● **Exercise directions**: Every record below should be repeated word for word, with the pictures left out.

* * * *

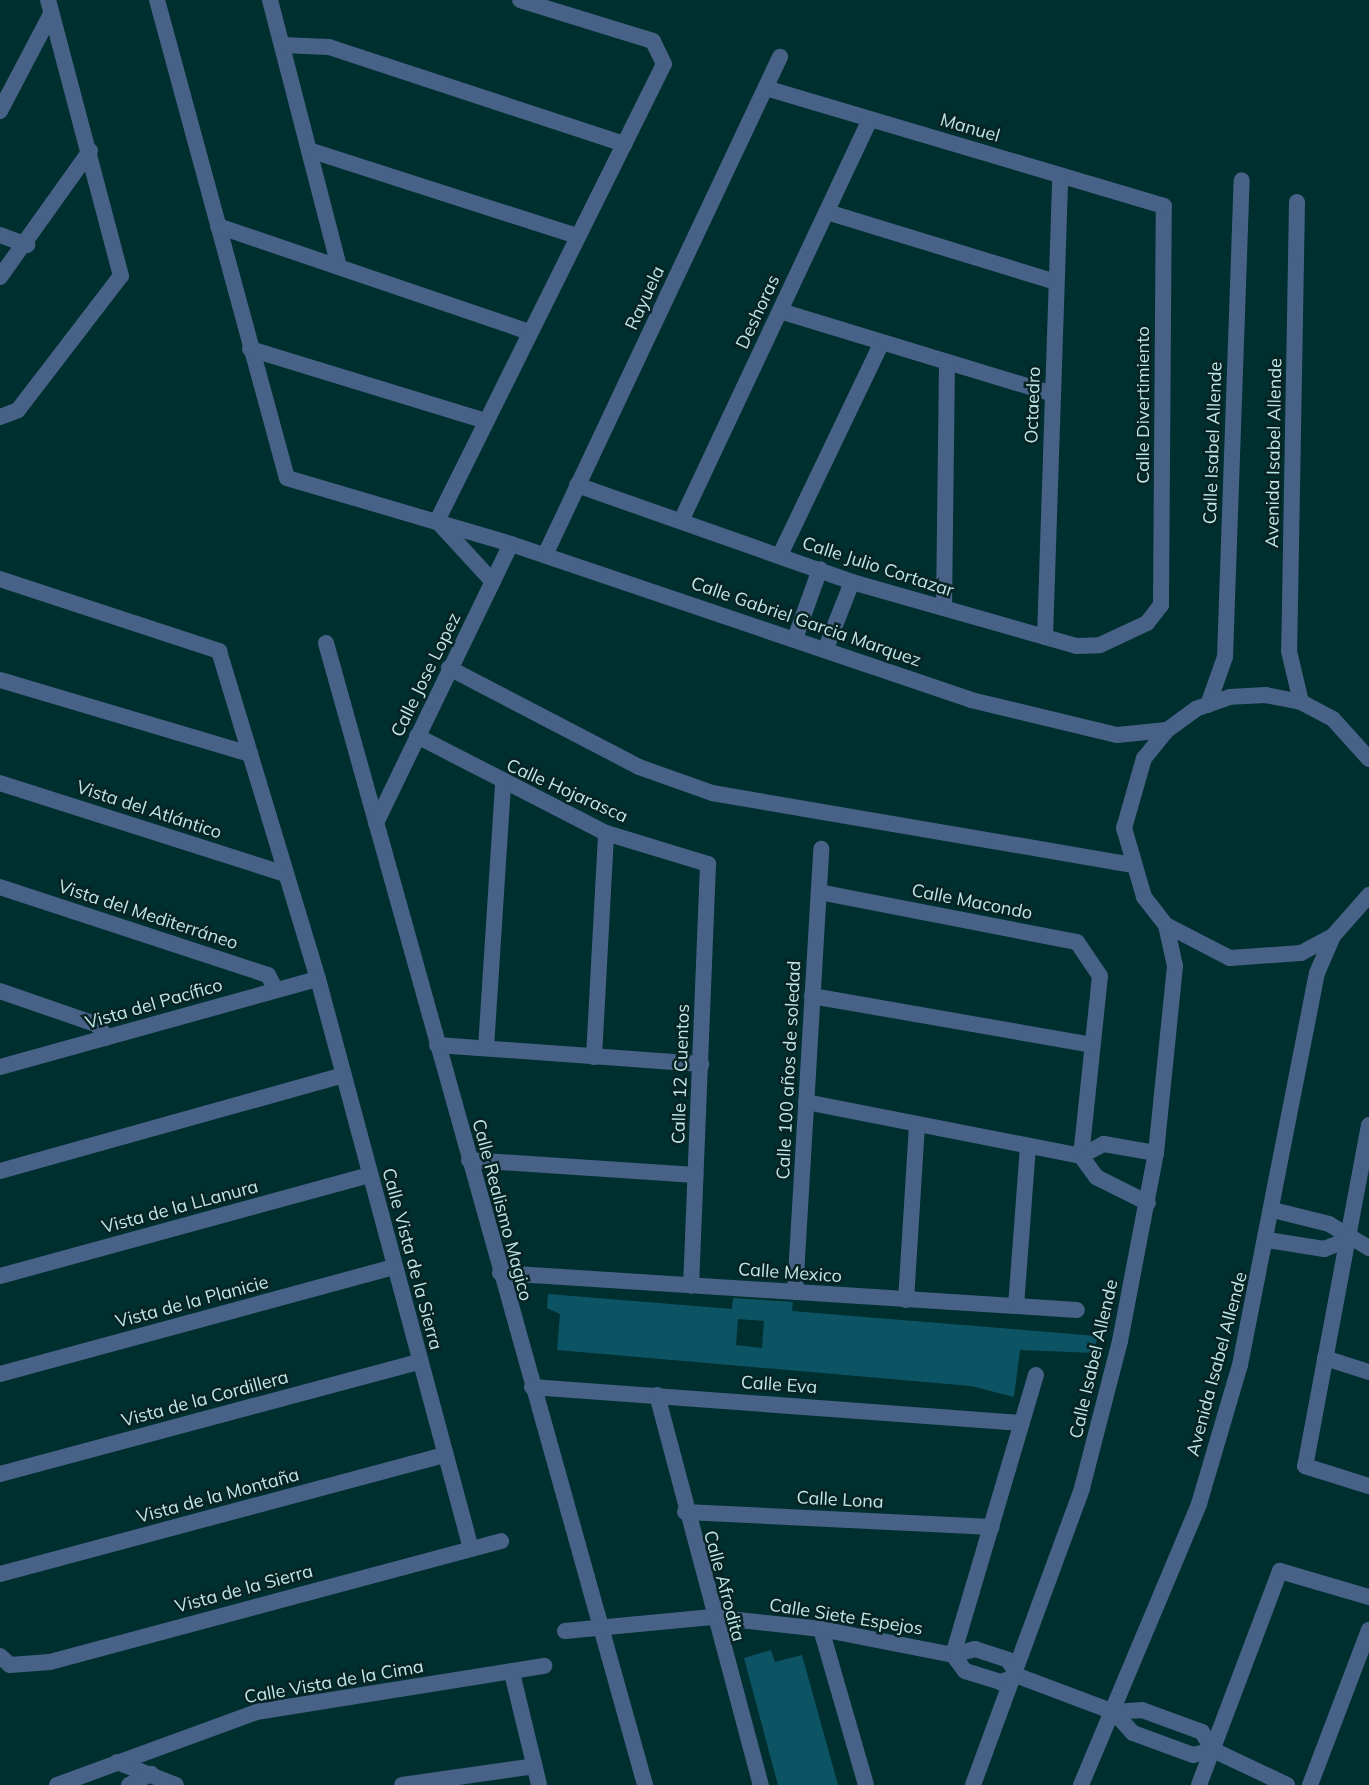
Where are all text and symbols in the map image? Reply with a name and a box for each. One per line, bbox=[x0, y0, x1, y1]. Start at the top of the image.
street label: Manuel bbox=[938, 109, 1002, 147]
street label: Rayuela bbox=[621, 263, 669, 333]
street label: Deshoras bbox=[731, 272, 785, 352]
street label: Calle Divertimiento bbox=[1132, 326, 1154, 484]
street label: Avenida Isabel Allende bbox=[1262, 358, 1286, 548]
street label: Calle Isabel Allende bbox=[1199, 361, 1227, 525]
street label: Octaedro bbox=[1021, 366, 1045, 444]
street label: Calle Julio Cortazar bbox=[799, 532, 957, 602]
street label: Calle Gabriel Garcia Marquez bbox=[688, 572, 924, 672]
street label: Calle Jose Lopez bbox=[387, 609, 465, 741]
street label: Calle Hojarasca bbox=[503, 755, 631, 827]
street label: Vista del Atlántico bbox=[74, 776, 224, 844]
street label: Vista del Mediterráneo bbox=[55, 876, 241, 954]
street label: Calle Macondo bbox=[910, 880, 1034, 924]
street label: Calle 100 años de soledad bbox=[772, 960, 806, 1180]
street label: Vista del Pacífico bbox=[83, 974, 225, 1034]
street label: Calle 12 Cuentos bbox=[668, 1003, 694, 1145]
street label: Calle Realismo Magico bbox=[467, 1117, 537, 1303]
street label: Calle Vista de la Sierra bbox=[377, 1166, 447, 1352]
street label: Vista de la LLanura bbox=[99, 1176, 261, 1238]
street label: Calle Mexico bbox=[737, 1259, 843, 1287]
street label: Avenida Isabel Allende bbox=[1182, 1270, 1252, 1458]
street label: Vista de la Planicie bbox=[113, 1271, 271, 1333]
street label: Calle Isabel Allende bbox=[1065, 1277, 1123, 1441]
street label: Vista de la Cordillera bbox=[119, 1366, 291, 1432]
street label: Calle Eva bbox=[740, 1372, 818, 1398]
street label: Vista de la Montaña bbox=[134, 1464, 302, 1528]
street label: Calle Lona bbox=[796, 1487, 884, 1513]
street label: Calle Afrodita bbox=[699, 1528, 749, 1644]
street label: Vista de la Sierra bbox=[173, 1560, 315, 1618]
street label: Calle Siete Espejos bbox=[768, 1594, 924, 1640]
street label: Calle Vista de la Cima bbox=[243, 1656, 425, 1708]

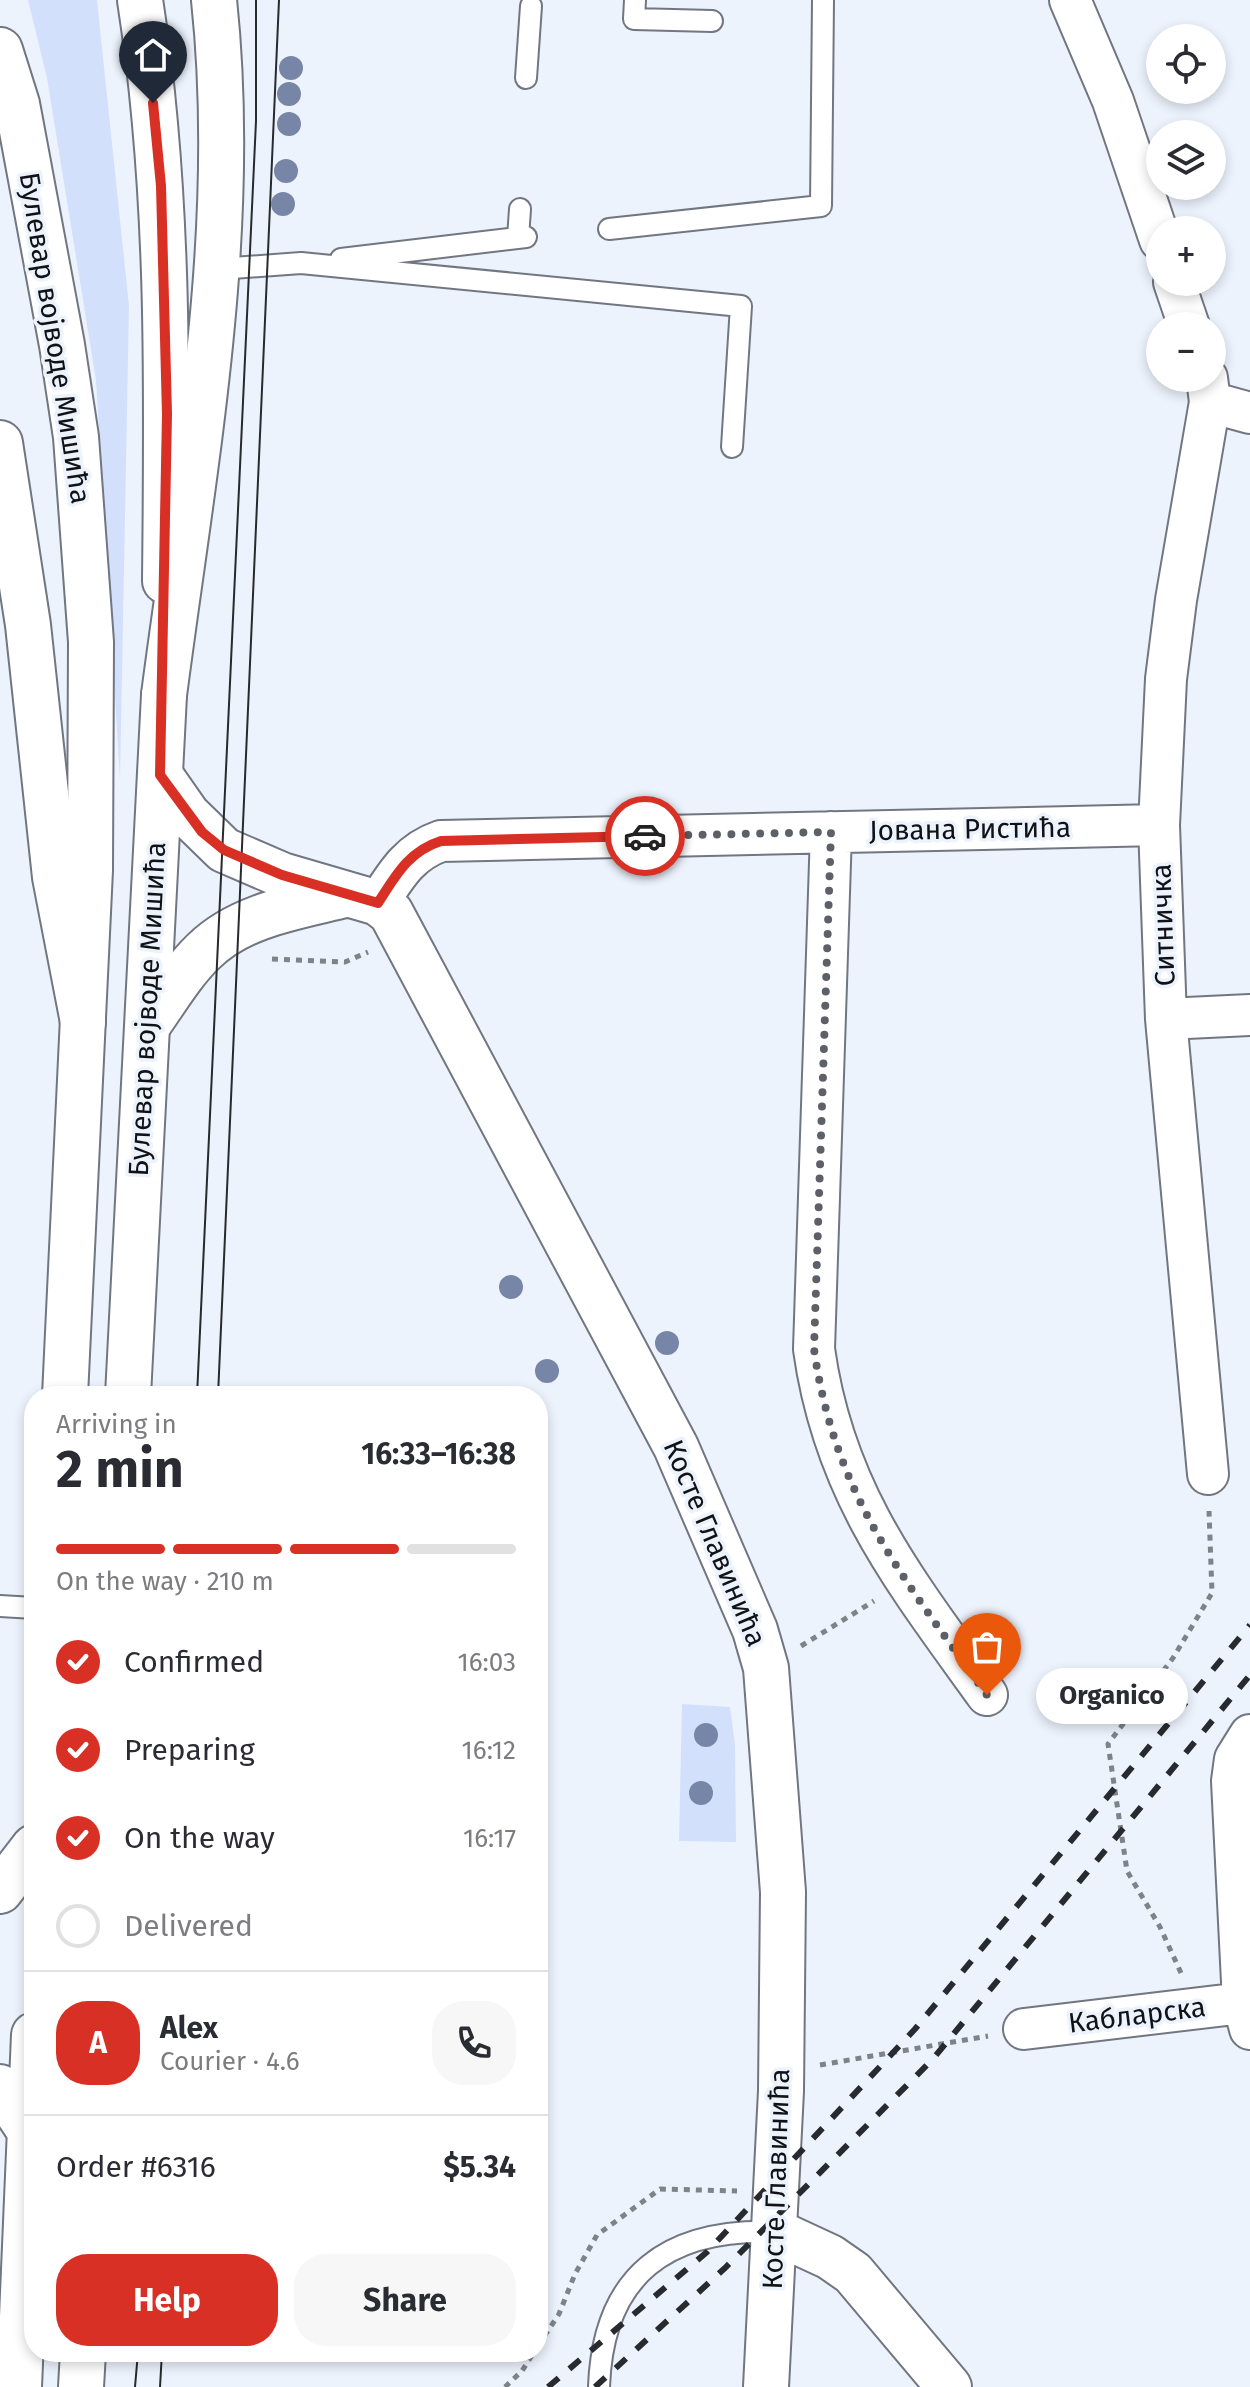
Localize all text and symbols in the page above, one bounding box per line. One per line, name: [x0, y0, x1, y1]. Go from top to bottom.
pin: [119, 21, 187, 103]
map controls: [1146, 24, 1226, 392]
button: locate: [1146, 24, 1226, 104]
icon: home: [131, 33, 175, 77]
button: layers: [1146, 120, 1226, 200]
street label: Булевар војводе Мишића: [12, 170, 98, 506]
button: +: [1146, 216, 1226, 296]
button: −: [1146, 312, 1226, 392]
courier: [605, 796, 685, 876]
street label: Јована Ристића: [869, 811, 1071, 847]
icon: car: [623, 814, 667, 858]
street label: Булевар војводе Мишића: [122, 841, 172, 1177]
street label: Ситничка: [1144, 863, 1182, 987]
text: Arriving in: [56, 1409, 177, 1440]
street label: Косте Главинића: [657, 1435, 773, 1651]
text: 16:33–16:38: [361, 1436, 516, 1472]
text: 2 min: [56, 1438, 184, 1501]
text: On the way · 210 m: [56, 1566, 274, 1597]
pin: [953, 1613, 1021, 1695]
icon: bag: [965, 1625, 1009, 1669]
icon: check: [56, 1640, 100, 1684]
text: Confirmed: [124, 1644, 264, 1680]
text: 16:03: [457, 1647, 516, 1678]
callout: Organico: [1035, 1667, 1187, 1723]
text: Organico: [1059, 1680, 1165, 1711]
icon: check: [56, 1728, 100, 1772]
text: Preparing: [124, 1732, 255, 1768]
text: 16:12: [462, 1735, 516, 1766]
icon: check: [56, 1816, 100, 1860]
text: On the way: [124, 1820, 275, 1856]
text: 16:17: [463, 1823, 516, 1854]
text: Delivered: [124, 1908, 253, 1944]
street label: Кабларска: [1066, 1990, 1208, 2040]
button: phone: [432, 2001, 516, 2085]
text: Alex: [160, 2010, 218, 2046]
text: A: [89, 2025, 107, 2061]
text: Courier · 4.6: [160, 2046, 300, 2077]
street label: Косте Главинића: [756, 2068, 796, 2290]
text: Order #6316: [56, 2149, 216, 2185]
text: $5.34: [443, 2149, 516, 2185]
button: Help: [56, 2254, 278, 2346]
button: Share: [294, 2254, 516, 2346]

* * * *

● **Result of this exercise**:
Where are all text and symbols in the map image? Reply with a name and a box for each. One per line, bbox=[x0, y0, x1, y1]. Start at the top of the image.
street label: Manuel bbox=[938, 109, 1002, 147]
street label: Rayuela bbox=[621, 263, 669, 333]
street label: Deshoras bbox=[731, 272, 785, 352]
street label: Calle Divertimiento bbox=[1132, 326, 1154, 484]
street label: Avenida Isabel Allende bbox=[1262, 358, 1286, 548]
street label: Calle Isabel Allende bbox=[1199, 361, 1227, 525]
street label: Octaedro bbox=[1021, 366, 1045, 444]
street label: Calle Julio Cortazar bbox=[799, 532, 957, 602]
street label: Calle Gabriel Garcia Marquez bbox=[688, 572, 924, 672]
street label: Calle Jose Lopez bbox=[387, 609, 465, 741]
street label: Calle Hojarasca bbox=[503, 755, 631, 827]
street label: Vista del Atlántico bbox=[74, 776, 224, 844]
street label: Vista del Mediterráneo bbox=[55, 876, 241, 954]
street label: Calle Macondo bbox=[910, 880, 1034, 924]
street label: Calle 100 años de soledad bbox=[772, 960, 806, 1180]
street label: Vista del Pacífico bbox=[83, 974, 225, 1034]
street label: Calle 12 Cuentos bbox=[668, 1003, 694, 1145]
street label: Calle Realismo Magico bbox=[467, 1117, 537, 1303]
street label: Calle Vista de la Sierra bbox=[377, 1166, 447, 1352]
street label: Vista de la LLanura bbox=[99, 1176, 261, 1238]
street label: Calle Mexico bbox=[737, 1259, 843, 1287]
street label: Avenida Isabel Allende bbox=[1182, 1270, 1252, 1458]
street label: Vista de la Planicie bbox=[113, 1271, 271, 1333]
street label: Calle Isabel Allende bbox=[1065, 1277, 1123, 1441]
street label: Vista de la Cordillera bbox=[119, 1366, 291, 1432]
street label: Calle Eva bbox=[740, 1372, 818, 1398]
street label: Vista de la Montaña bbox=[134, 1464, 302, 1528]
street label: Calle Lona bbox=[796, 1487, 884, 1513]
street label: Calle Afrodita bbox=[699, 1528, 749, 1644]
street label: Vista de la Sierra bbox=[173, 1560, 315, 1618]
street label: Calle Siete Espejos bbox=[768, 1594, 924, 1640]
street label: Calle Vista de la Cima bbox=[243, 1656, 425, 1708]

Localize all text and symbols in the page above, one bounding box per line. One per line, name: [x0, y0, x1, y1]. Go from top to bottom.
pin: [119, 21, 187, 103]
map controls: [1146, 24, 1226, 392]
button: locate: [1146, 24, 1226, 104]
icon: home: [131, 33, 175, 77]
button: layers: [1146, 120, 1226, 200]
street label: Булевар војводе Мишића: [12, 170, 98, 506]
button: +: [1146, 216, 1226, 296]
button: −: [1146, 312, 1226, 392]
courier: [605, 796, 685, 876]
street label: Јована Ристића: [869, 811, 1071, 847]
icon: car: [623, 814, 667, 858]
street label: Булевар војводе Мишића: [122, 841, 172, 1177]
street label: Ситничка: [1144, 863, 1182, 987]
text: Arriving in: [56, 1409, 177, 1440]
street label: Косте Главинића: [657, 1435, 773, 1651]
text: 16:33–16:38: [361, 1436, 516, 1472]
text: 2 min: [56, 1438, 184, 1501]
text: On the way · 210 m: [56, 1566, 274, 1597]
pin: [953, 1613, 1021, 1695]
icon: bag: [965, 1625, 1009, 1669]
icon: check: [56, 1640, 100, 1684]
text: Confirmed: [124, 1644, 264, 1680]
text: 16:03: [457, 1647, 516, 1678]
callout: Organico: [1035, 1667, 1187, 1723]
text: Organico: [1059, 1680, 1165, 1711]
icon: check: [56, 1728, 100, 1772]
text: Preparing: [124, 1732, 255, 1768]
text: 16:12: [462, 1735, 516, 1766]
icon: check: [56, 1816, 100, 1860]
text: On the way: [124, 1820, 275, 1856]
text: 16:17: [463, 1823, 516, 1854]
text: Delivered: [124, 1908, 253, 1944]
street label: Кабларска: [1066, 1990, 1208, 2040]
button: phone: [432, 2001, 516, 2085]
text: Alex: [160, 2010, 218, 2046]
text: A: [89, 2025, 107, 2061]
text: Courier · 4.6: [160, 2046, 300, 2077]
street label: Косте Главинића: [756, 2068, 796, 2290]
text: Order #6316: [56, 2149, 216, 2185]
text: $5.34: [443, 2149, 516, 2185]
button: Help: [56, 2254, 278, 2346]
button: Share: [294, 2254, 516, 2346]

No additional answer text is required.